# Tesla testing Spotify?



## bento (Aug 7, 2018)

Saw this post of Reddit this morning. One can only hope Spotify is coming.

Captured Spotify traffic through router (in US) on FW 34.1 (Model 3). Spotify coming soon?


----------



## KFORE (May 19, 2018)

That was me! This is definitely new in 34.1. I've looked at the logs over the last 3 months, and the Spotify call only happened _right_ after I updated to 34.1.


----------



## Gavyne (Jul 7, 2018)

This is big, great news if true.


----------



## agastya (Apr 17, 2018)

I went back and checked the log for the day the car was updated to 34.1, and the spotify data is there too, with the same size of downstream data - 378 Bytes


----------



## Gavyne (Jul 7, 2018)

Although some suggests this may have something to do with the EU Model 3 launch, since EU already get spotify.


----------



## SoFlaModel3 (Apr 15, 2017)

Apple Music please


----------



## bento (Aug 7, 2018)

We can only hope that it's not just testing for the EU version. Some one confirmed they saw it on their Model X as well, which is already available in the EU.


----------



## woodisgood (Jul 26, 2018)

SoFlaModel3 said:


> Apple Music please


A slick implementation of CarPlay would be sublime, but I'll happily take Apple Music as a consolation prize.


----------



## ig0p0g0 (Apr 27, 2018)

Pandora please. I truly believe they have the best predictive algorithm.


----------



## MelindaV (Apr 2, 2016)

SoFlaModel3 said:


> Apple Music please





woodisgood said:


> A slick implementation of CarPlay would be sublime, but I'll happily take Apple Music as a consolation prize.





ig0p0g0 said:


> Pandora please. I truly believe they have the best predictive algorithm.
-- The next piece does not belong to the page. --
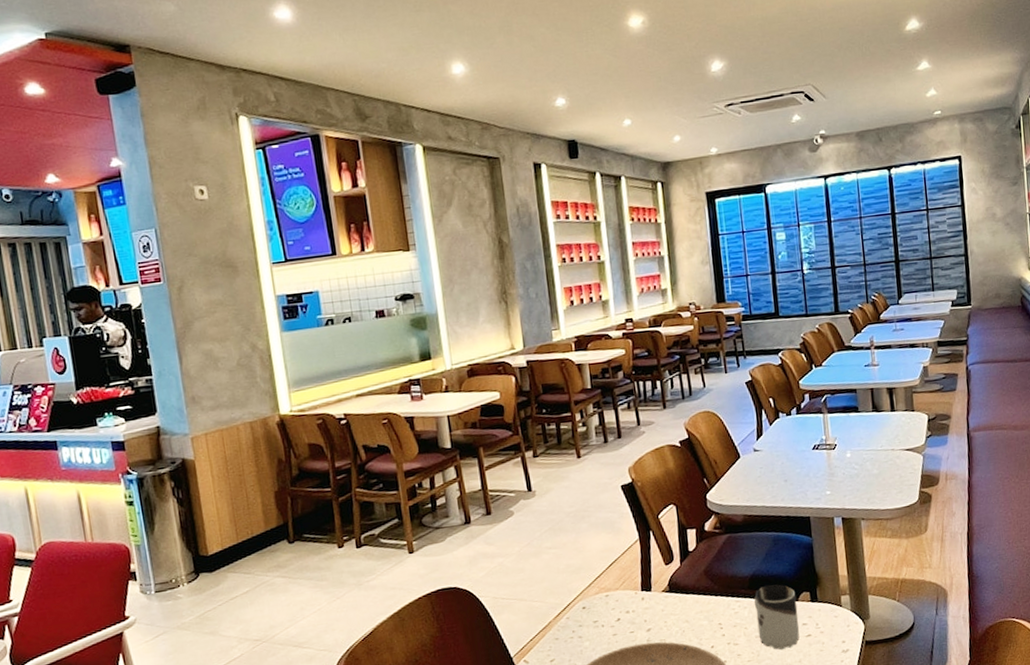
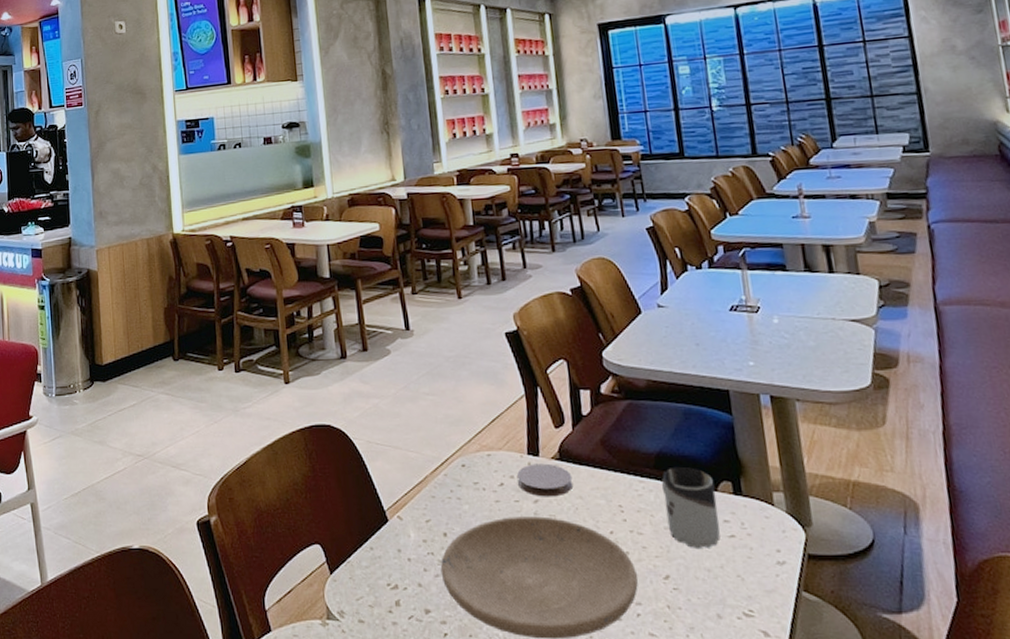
coaster: none [632,596,681,626] -> present [517,463,574,497]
One thing at a time. This is a thread on Spotify, so if there is any evidence toward one of these others, start a thread. Otherwise, maybe post your preferred in a 'wanted feature' thread.


----------



## ER1C8 (Jan 1, 2018)

Everyone keeps talking about Tesla having it's own music service and there are rumors it is coming with V9 (also rumored to be coming soon). Anyone think that maybe Spotify is the back-end for this Tesla music service? I can't imagine them going and signing with all the record labels when they can just pay someone else to be their back-end and do the dirty work. They already have a relationship with Spotify, could explain the sudden Spotify data we are all seeing.


----------



## NR4P (Jul 14, 2018)

How about if Tesla just opens up some API's to the LTE and WiFi, and music connectivity, and allows Spotify, Pandora, Sirius/XM, Apple Music and a few others to connect directly to the car? As advanced as this vehicle is, it needs some apps beyond charging stations, battery/charging monitoring and a few others.
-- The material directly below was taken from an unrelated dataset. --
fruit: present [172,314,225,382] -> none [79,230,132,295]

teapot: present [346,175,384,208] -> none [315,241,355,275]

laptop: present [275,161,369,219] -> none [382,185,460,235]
Heck, I would even be ok, if we had to have the premium services of these apps and Tesla received a small revenue share to cover the cost of the data.


----------



## MelindaV (Apr 2, 2016)

NR4P said:


> How about if Tesla just opens up some API's to the LTE and WiFi, and music connectivity, and allows Spotify, Pandora, Sirius/XM, Apple Music and a few others to connect directly to the car? As advanced as this vehicle is, it needs some apps beyond charging stations, battery/charging monitoring and a few others.
> 
> Heck, I would even be ok, if we had to have the premium services of these apps and Tesla received a small revenue share to cover the cost of the data.


this opens them up to hacks. And do not think they are willing to take that chance.


----------



## NR4P (Jul 14, 2018)

MelindaV said:


> this opens them up to hacks. And do not think they are willing to take that chance.


Not necessarily. APIs can be very restrictive. We already have third party apps to access the car. And can control things .

By restricting access to only LTE amd WiFi (which exist today for 3rd party apps already) and then only the audio system, they can be secure . Providing the audio system has internal restrictions .

I work in the security and smart home industry and many of these systems are very secure. Similar to Cyber worries in a connected vehicle .


----------



## agastya (Apr 17, 2018)

Updated to 36.2 this evening, and the Spotify traffic still exists


----------



## njkode (Jul 6, 2018)

I'd love if Spotify was added here in NA, The wife and I hate slacker but have Premium Spotify accounts.


----------



## rareohs (Sep 15, 2017)

njkode said:


> I'd love if Spotify was added here in NA, The wife and I hate slacker but have Premium Spotify accounts.


THIS


----------



## Jay79 (Aug 18, 2018)

Anyone got any updates on this? The quality of the Standard Slacker package is very poor considering how high end the audio system is in the car. I want to upgrade to the premium Slacker account but am willing to wait if something better is coming like Spotify


----------



## Rick Steinwand (May 19, 2018)

Why no mention of the hit to Amazon? I'd like me some Amazon Prime when driving.


----------